## Texto do exercício
----------

Os maiores desfalques em empresas familiares são cometidos por parentes, onde não escapam nem filhos, muito menos genros.

Bons amigos então, nem se fala. De onde surgiu este mito de que amigo do peito e parente não roubam?

Essa prática não é exclusiva de nossos políticos.

A maioria de nossas empresas contrata diretores da mesma maneira, tanto que são chamadas de empresas “familiares”.

A saída para esse dilema é outra.

Em vez de contratar um amigo do peito, selecione o melhor e mais qualificado profissional possível para o cargo, independente de conhecê-lo ou não.

Em seguida, cerque o contratado de controles gerenciais, fiscalização interna, auditoria externa, o que for necessário para manter o pessoal na linha.

As multinacionais não trazem mais um presidente de confiança do exterior como faziam antigamente.

Contratam brasileiros, sejam eles amigos dos acionistas ou não.

----------

## Dados fornecidos
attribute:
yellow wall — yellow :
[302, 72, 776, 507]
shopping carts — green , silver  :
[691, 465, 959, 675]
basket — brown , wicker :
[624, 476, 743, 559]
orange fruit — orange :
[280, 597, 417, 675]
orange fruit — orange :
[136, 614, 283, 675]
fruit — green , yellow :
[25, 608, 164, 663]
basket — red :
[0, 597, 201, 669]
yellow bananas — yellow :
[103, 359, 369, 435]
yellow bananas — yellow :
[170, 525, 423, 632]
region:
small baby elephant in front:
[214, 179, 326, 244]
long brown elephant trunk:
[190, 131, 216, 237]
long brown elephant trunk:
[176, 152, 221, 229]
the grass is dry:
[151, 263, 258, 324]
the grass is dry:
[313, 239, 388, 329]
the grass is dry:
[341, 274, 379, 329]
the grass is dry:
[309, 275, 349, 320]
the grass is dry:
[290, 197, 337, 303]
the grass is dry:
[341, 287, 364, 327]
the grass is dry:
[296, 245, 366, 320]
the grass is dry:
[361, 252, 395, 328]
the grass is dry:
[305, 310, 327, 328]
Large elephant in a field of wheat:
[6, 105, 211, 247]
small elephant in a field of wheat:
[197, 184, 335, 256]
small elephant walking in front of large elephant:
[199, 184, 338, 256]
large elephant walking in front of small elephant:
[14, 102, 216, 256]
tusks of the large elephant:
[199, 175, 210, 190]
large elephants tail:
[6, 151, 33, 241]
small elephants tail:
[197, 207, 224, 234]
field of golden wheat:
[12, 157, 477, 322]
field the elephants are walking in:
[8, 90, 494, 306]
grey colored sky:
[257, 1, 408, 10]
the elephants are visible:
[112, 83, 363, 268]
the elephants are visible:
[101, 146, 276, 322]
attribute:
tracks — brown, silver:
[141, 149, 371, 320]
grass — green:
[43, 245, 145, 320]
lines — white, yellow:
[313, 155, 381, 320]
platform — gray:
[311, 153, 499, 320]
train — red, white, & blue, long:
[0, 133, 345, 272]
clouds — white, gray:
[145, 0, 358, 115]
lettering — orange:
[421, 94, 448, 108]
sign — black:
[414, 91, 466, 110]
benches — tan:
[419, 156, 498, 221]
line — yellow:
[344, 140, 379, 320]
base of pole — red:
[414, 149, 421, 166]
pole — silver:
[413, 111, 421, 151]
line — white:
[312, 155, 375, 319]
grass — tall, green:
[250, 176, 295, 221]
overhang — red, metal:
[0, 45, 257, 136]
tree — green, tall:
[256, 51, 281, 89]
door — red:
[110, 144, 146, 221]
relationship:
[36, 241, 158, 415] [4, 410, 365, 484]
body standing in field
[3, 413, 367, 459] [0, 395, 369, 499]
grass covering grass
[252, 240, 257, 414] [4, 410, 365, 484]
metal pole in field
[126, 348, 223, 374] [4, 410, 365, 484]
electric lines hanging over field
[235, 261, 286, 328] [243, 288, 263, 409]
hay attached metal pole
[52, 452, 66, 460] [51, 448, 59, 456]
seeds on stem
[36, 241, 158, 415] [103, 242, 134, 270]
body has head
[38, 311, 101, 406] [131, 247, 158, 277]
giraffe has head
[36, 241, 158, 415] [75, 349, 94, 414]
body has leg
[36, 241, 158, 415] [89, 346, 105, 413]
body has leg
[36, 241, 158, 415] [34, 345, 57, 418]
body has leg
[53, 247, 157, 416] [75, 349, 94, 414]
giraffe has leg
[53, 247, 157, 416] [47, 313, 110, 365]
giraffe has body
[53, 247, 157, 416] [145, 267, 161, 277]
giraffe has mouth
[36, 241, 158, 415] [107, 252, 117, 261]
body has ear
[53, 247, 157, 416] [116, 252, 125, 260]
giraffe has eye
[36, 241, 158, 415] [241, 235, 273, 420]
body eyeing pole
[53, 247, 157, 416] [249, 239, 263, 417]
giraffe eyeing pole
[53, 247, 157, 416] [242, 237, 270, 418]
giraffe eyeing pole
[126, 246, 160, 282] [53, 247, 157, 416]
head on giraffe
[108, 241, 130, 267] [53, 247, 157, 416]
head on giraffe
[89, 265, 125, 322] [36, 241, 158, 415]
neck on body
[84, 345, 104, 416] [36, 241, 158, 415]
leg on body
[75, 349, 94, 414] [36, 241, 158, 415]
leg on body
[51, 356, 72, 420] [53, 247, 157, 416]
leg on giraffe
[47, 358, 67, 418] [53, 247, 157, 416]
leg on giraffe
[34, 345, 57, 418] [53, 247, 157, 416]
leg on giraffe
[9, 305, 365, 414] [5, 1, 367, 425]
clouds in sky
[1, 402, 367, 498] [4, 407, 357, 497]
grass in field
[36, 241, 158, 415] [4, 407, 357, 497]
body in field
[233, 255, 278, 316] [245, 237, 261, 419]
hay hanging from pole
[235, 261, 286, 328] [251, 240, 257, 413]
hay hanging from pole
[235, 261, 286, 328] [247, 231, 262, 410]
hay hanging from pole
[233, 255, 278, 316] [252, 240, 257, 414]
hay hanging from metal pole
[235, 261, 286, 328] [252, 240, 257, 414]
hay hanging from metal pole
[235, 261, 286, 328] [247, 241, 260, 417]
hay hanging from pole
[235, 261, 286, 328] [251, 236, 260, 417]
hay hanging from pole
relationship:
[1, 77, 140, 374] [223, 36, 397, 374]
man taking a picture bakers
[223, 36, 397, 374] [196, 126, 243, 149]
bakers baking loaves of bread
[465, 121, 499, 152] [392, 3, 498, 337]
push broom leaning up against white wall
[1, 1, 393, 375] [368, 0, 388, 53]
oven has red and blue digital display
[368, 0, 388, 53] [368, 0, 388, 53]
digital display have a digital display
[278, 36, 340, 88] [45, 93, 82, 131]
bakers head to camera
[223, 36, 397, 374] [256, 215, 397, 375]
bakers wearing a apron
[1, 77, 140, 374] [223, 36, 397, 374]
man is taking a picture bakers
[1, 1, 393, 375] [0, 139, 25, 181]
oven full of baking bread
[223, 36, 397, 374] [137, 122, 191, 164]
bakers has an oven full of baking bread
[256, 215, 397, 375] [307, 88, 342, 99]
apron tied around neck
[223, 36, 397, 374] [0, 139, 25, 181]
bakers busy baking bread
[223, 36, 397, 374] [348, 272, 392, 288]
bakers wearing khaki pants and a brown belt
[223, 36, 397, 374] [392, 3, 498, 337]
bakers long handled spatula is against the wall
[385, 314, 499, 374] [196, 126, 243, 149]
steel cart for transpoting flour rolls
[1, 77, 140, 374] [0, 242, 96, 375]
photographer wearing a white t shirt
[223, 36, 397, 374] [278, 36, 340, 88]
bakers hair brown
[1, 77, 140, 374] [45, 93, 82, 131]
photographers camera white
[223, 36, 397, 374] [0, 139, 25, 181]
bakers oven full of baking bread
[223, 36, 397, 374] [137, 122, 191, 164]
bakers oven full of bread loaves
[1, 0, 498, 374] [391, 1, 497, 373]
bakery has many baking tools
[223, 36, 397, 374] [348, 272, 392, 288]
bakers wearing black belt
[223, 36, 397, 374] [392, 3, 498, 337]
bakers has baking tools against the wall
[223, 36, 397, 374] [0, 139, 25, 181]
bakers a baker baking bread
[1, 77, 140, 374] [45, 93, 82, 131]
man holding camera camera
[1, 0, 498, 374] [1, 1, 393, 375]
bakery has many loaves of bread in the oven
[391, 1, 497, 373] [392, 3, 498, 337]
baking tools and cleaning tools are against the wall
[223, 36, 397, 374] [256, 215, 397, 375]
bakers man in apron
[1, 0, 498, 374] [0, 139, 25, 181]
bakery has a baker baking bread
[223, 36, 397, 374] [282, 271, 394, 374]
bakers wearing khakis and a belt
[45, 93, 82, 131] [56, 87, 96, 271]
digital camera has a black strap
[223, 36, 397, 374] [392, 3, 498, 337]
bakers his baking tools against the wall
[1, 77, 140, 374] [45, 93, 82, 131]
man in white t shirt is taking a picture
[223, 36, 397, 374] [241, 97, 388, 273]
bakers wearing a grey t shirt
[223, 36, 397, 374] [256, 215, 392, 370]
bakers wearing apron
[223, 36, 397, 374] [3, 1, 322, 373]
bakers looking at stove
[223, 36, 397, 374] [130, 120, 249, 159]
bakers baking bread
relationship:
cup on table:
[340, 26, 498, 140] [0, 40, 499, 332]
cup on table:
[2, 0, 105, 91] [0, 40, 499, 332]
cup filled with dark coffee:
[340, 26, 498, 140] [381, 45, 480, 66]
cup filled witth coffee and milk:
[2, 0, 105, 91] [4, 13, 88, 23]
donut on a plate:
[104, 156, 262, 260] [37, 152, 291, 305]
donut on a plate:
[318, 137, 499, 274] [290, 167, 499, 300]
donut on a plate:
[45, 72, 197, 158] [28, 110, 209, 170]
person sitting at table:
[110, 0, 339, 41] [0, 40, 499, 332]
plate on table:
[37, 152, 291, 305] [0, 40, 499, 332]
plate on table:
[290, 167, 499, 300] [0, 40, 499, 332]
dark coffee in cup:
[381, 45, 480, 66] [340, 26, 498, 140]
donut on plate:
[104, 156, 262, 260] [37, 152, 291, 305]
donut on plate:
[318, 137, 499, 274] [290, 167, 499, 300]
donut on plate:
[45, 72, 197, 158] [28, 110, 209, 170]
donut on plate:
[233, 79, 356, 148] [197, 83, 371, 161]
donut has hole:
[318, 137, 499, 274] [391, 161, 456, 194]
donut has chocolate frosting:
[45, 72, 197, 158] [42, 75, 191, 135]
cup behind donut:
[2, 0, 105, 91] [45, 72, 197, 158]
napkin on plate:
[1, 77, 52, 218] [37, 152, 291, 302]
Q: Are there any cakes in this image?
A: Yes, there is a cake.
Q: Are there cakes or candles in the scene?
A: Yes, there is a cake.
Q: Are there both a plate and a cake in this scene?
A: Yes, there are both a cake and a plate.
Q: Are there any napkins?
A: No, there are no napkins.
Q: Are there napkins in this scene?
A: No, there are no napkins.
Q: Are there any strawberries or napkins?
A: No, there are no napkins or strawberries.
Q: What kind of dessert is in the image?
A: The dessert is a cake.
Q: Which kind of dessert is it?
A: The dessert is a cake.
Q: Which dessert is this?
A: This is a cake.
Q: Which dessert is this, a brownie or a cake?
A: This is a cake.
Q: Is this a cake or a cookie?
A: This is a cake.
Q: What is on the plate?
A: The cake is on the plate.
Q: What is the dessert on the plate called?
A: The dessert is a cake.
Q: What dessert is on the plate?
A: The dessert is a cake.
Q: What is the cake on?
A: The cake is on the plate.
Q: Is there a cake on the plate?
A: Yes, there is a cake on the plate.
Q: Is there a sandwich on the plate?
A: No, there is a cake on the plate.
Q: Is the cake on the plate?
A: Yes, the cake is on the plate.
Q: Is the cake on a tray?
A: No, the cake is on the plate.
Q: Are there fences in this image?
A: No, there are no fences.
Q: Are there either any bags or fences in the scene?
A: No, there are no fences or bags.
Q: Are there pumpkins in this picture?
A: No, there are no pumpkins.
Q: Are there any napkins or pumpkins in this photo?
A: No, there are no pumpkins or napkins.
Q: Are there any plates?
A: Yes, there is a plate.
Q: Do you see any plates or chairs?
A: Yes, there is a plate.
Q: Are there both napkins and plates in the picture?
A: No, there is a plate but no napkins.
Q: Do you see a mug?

----------

## Atividades
A - Você pode devolver, sem nenhuma alteração, o trecho do texto sobre empresas familiares que começa em “Em vez de contratar” e vai até “como faziam antigamente.”?
B - Quais linhas dos dados fornecidos contêm a palavra “walking”? Identifique cada uma e copie-as.

## Respostas por tarefa
A -
Em vez de contratar um amigo do peito, selecione o melhor e mais qualificado profissional possível para o cargo, independente de conhecê-lo ou não.

Em seguida, cerque o contratado de controles gerenciais, fiscalização interna, auditoria externa, o que for necessário para manter o pessoal na linha.

As multinacionais não trazem mais um presidente de confiança do exterior como faziam antigamente.

B -
small elephant walking in front of large elephant:
large elephant walking in front of small elephant:
field the elephants are walking in:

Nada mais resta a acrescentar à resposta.